Top of RECORDS TO PROCESS

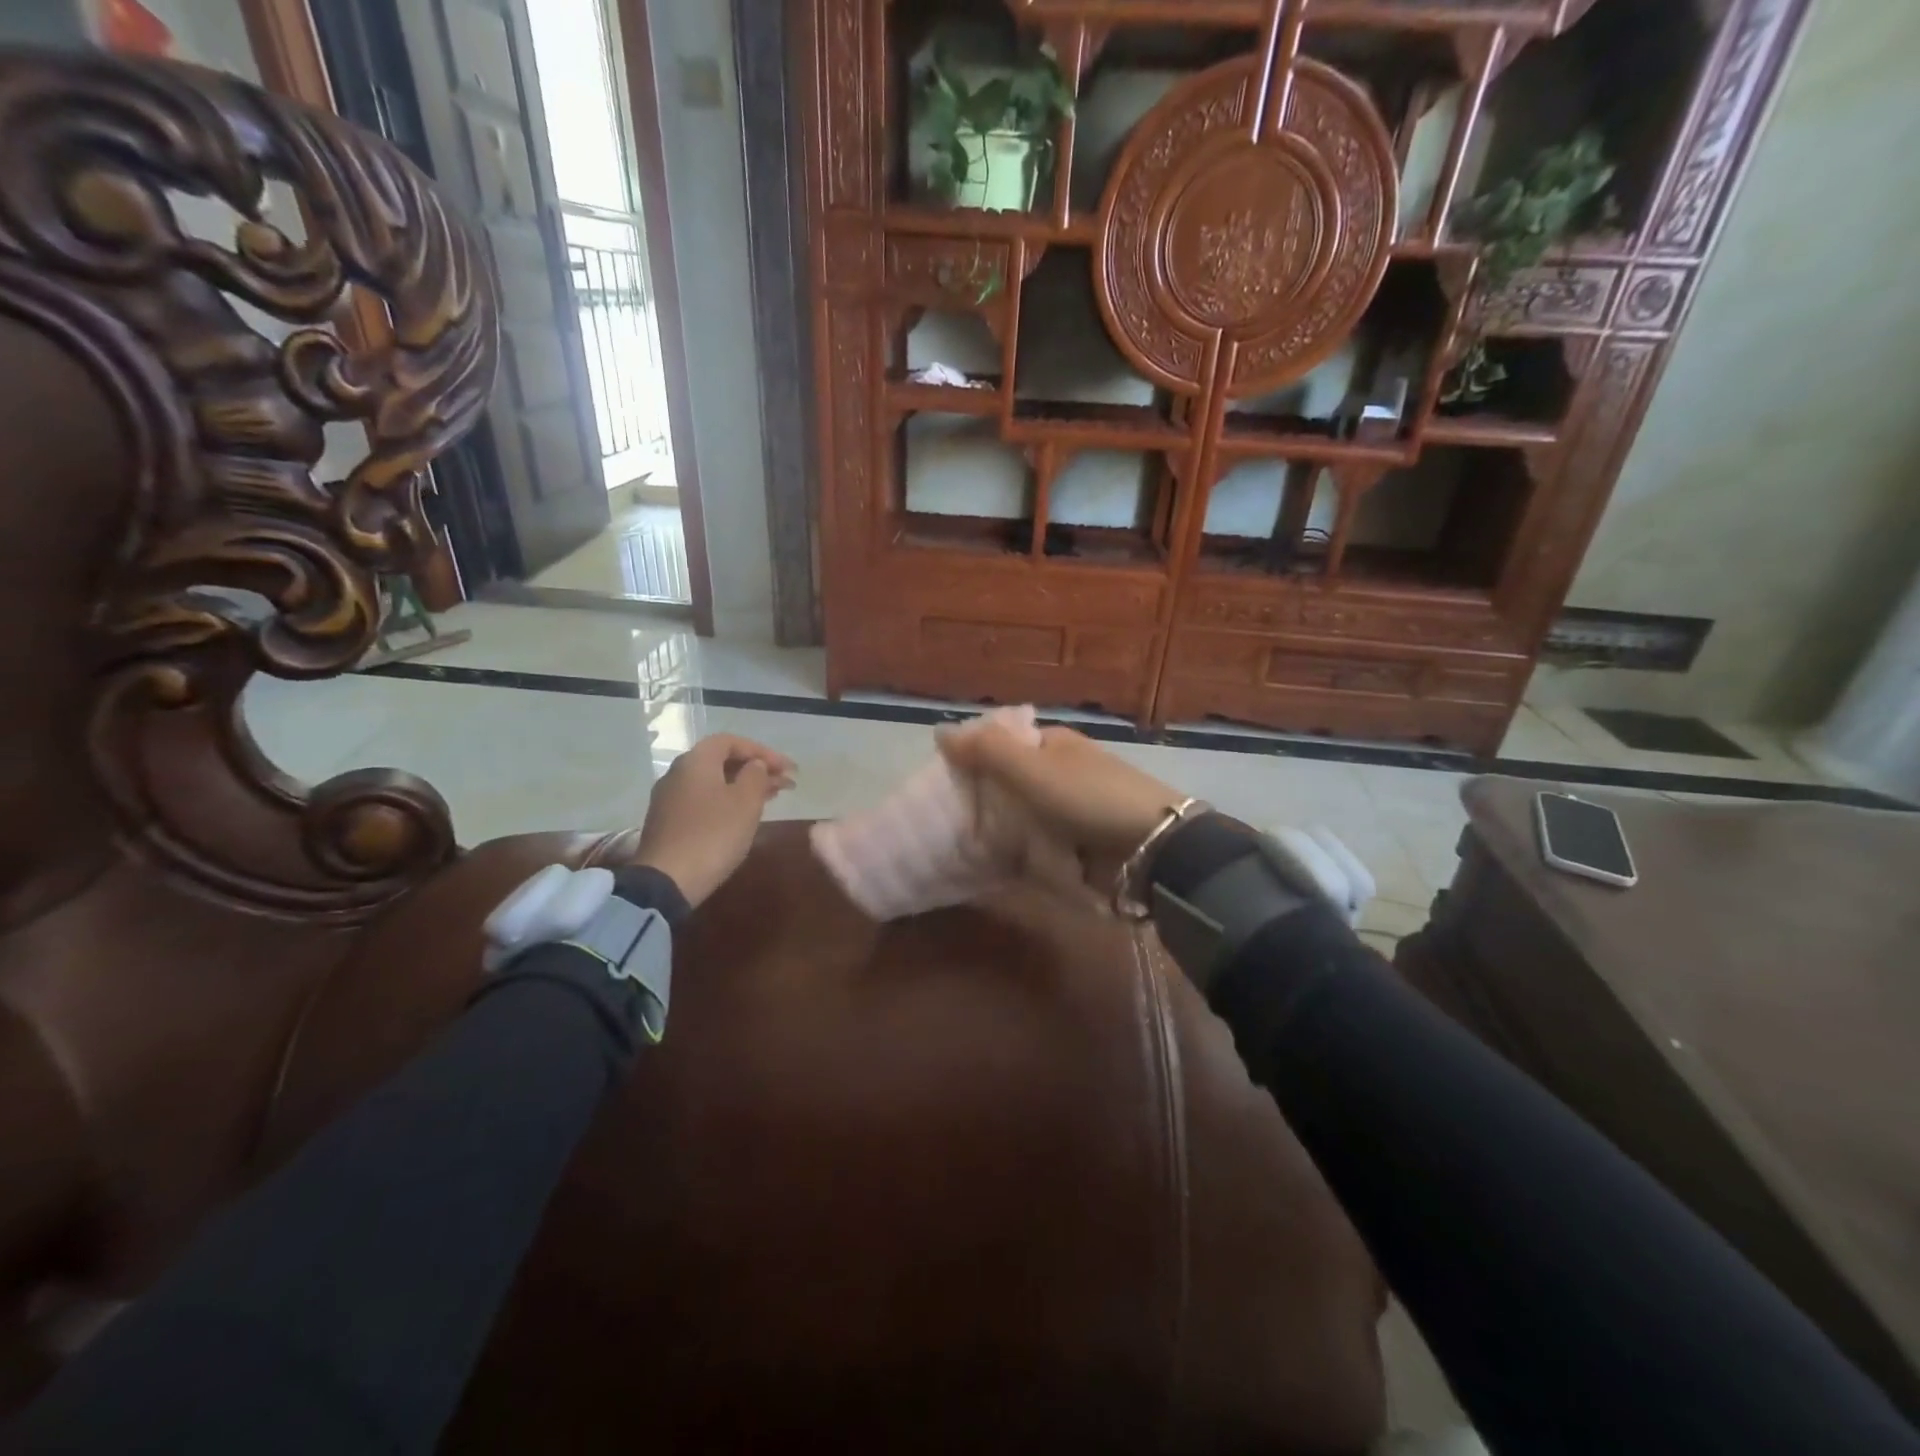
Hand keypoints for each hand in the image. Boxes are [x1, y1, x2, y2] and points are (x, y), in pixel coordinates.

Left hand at [634, 734, 795, 908]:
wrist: (666, 881)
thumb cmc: (713, 834)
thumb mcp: (745, 802)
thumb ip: (756, 776)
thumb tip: (756, 765)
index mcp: (696, 761)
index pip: (732, 741)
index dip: (763, 751)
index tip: (788, 768)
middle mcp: (678, 773)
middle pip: (722, 761)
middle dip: (756, 768)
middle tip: (785, 782)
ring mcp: (670, 799)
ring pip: (714, 782)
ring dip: (744, 786)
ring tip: (773, 797)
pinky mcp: (668, 822)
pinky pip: (704, 800)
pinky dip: (728, 801)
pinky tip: (744, 816)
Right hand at [935, 721, 1186, 868]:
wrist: (1151, 847)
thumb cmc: (1088, 797)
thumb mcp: (1033, 768)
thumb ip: (987, 750)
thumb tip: (940, 730)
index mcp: (1054, 744)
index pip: (1002, 745)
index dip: (974, 759)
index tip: (946, 785)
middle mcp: (1062, 770)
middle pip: (1010, 782)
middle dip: (985, 800)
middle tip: (951, 822)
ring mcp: (1072, 808)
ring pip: (1022, 815)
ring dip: (1000, 829)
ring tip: (964, 847)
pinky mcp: (1079, 842)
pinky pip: (1039, 843)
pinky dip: (1021, 851)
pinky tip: (997, 864)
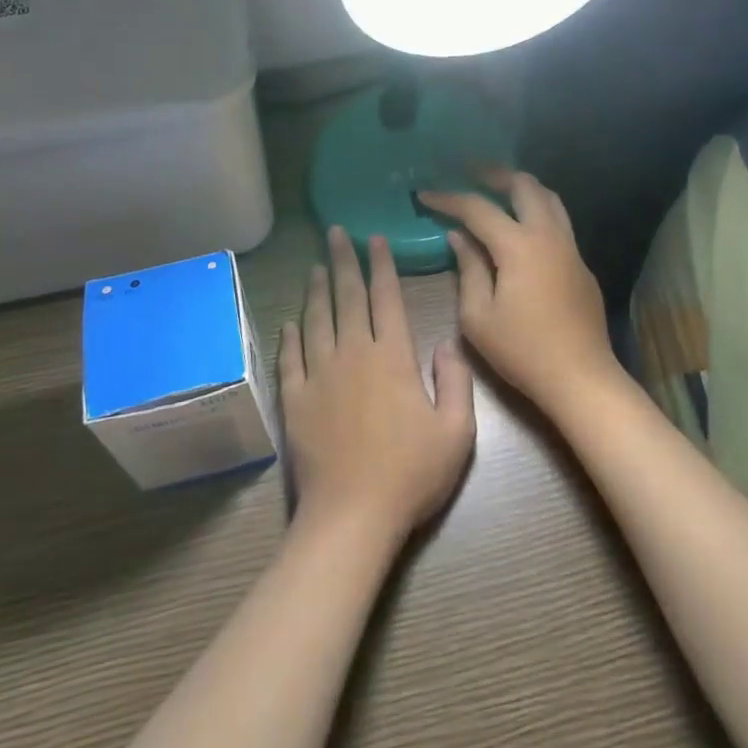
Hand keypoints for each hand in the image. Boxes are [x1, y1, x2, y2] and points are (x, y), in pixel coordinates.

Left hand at [279, 227, 475, 543]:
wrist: (352, 515)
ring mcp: (319, 375)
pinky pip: (290, 358)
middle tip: (335, 232)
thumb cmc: (411, 474)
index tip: (375, 238)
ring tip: (314, 265)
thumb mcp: (457, 432)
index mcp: (392, 357)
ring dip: (316, 290)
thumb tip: (444, 343)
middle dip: (343, 261)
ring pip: (316, 319)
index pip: (386, 298)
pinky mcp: (295, 399)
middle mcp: (353, 354)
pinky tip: (290, 321)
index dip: (381, 265)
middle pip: (347, 297)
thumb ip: (456, 381)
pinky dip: (290, 336)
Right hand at [418, 170, 617, 419]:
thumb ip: (468, 269)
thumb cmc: (522, 351)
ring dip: (521, 187)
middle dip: (494, 175)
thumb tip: (458, 236)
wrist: (581, 378)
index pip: (478, 208)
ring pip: (549, 198)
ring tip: (498, 188)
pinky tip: (522, 225)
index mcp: (519, 246)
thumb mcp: (478, 316)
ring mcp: (570, 248)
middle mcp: (548, 236)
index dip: (448, 198)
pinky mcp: (581, 265)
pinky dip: (536, 209)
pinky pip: (558, 221)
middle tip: (469, 172)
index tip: (424, 194)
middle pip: (524, 186)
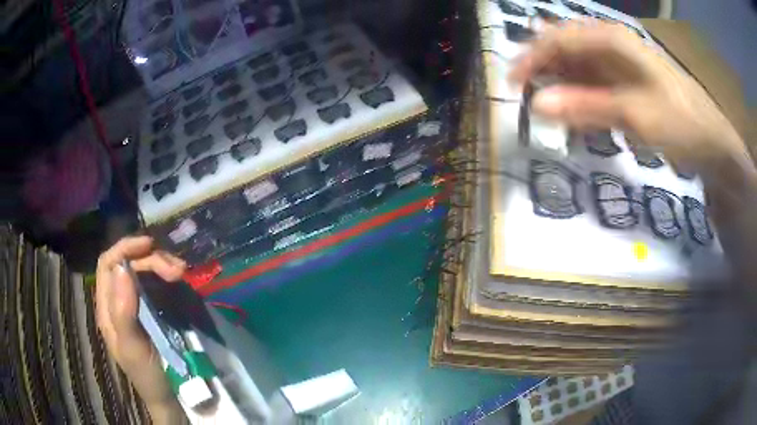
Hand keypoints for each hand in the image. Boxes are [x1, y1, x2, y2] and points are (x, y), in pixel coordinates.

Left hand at [96, 236, 187, 423]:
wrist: (169, 397)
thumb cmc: (147, 375)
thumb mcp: (132, 348)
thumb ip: (123, 312)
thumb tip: (122, 268)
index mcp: (106, 308)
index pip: (107, 264)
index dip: (124, 248)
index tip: (149, 244)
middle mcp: (118, 300)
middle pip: (128, 264)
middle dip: (151, 260)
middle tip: (177, 271)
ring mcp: (136, 304)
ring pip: (143, 271)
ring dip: (161, 265)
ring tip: (182, 272)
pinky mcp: (153, 310)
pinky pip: (157, 284)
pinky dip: (168, 277)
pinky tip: (180, 279)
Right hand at [508, 20, 746, 166]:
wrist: (713, 145)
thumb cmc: (680, 123)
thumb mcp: (634, 115)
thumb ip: (586, 107)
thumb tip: (537, 105)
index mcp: (612, 40)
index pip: (558, 39)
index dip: (532, 58)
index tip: (512, 85)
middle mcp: (613, 45)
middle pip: (566, 48)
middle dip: (544, 69)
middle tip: (527, 96)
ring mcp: (622, 65)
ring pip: (580, 66)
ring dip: (562, 85)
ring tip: (549, 108)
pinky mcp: (629, 84)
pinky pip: (596, 84)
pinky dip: (582, 97)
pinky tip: (578, 114)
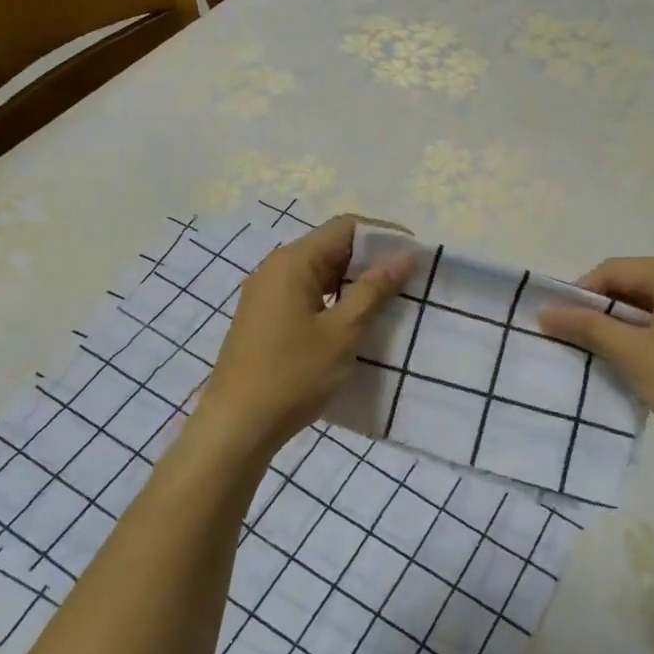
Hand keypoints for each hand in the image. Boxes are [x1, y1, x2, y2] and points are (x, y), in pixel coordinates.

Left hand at [196, 215, 414, 456]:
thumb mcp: (341, 332)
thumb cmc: (292, 374)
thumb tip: (405, 257)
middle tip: (409, 282)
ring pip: (320, 274)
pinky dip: (335, 301)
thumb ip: (373, 291)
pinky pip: (307, 295)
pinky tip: (357, 323)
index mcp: (293, 262)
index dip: (383, 235)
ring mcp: (267, 295)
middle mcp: (275, 269)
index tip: (415, 254)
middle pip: (331, 247)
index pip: (345, 227)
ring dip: (354, 283)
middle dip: (371, 260)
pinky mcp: (266, 319)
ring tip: (390, 302)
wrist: (237, 426)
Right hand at [539, 256, 653, 455]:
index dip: (580, 294)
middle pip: (635, 283)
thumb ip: (588, 328)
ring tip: (603, 353)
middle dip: (603, 311)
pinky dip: (650, 333)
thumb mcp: (634, 354)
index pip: (615, 270)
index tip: (558, 323)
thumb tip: (546, 312)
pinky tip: (639, 359)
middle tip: (577, 340)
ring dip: (625, 325)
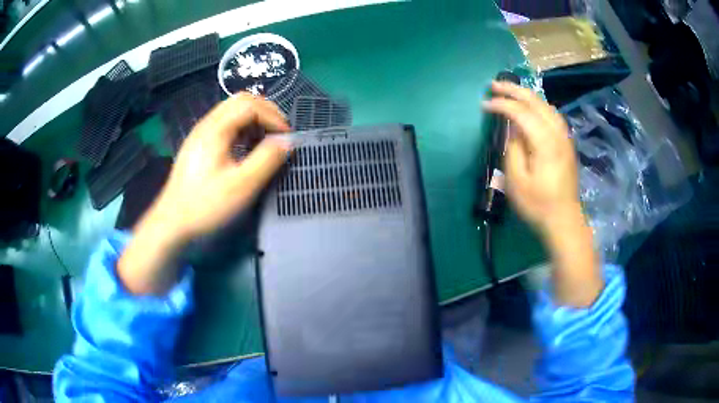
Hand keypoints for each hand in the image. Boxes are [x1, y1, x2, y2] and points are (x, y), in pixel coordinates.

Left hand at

Bottom of RECORDS TO PROCESS

- [THE PROBLEM]: Within the entries above, work out how many lines contain the word "Left". The number alone is the answer.

- [YOUR RESPONSE]: 5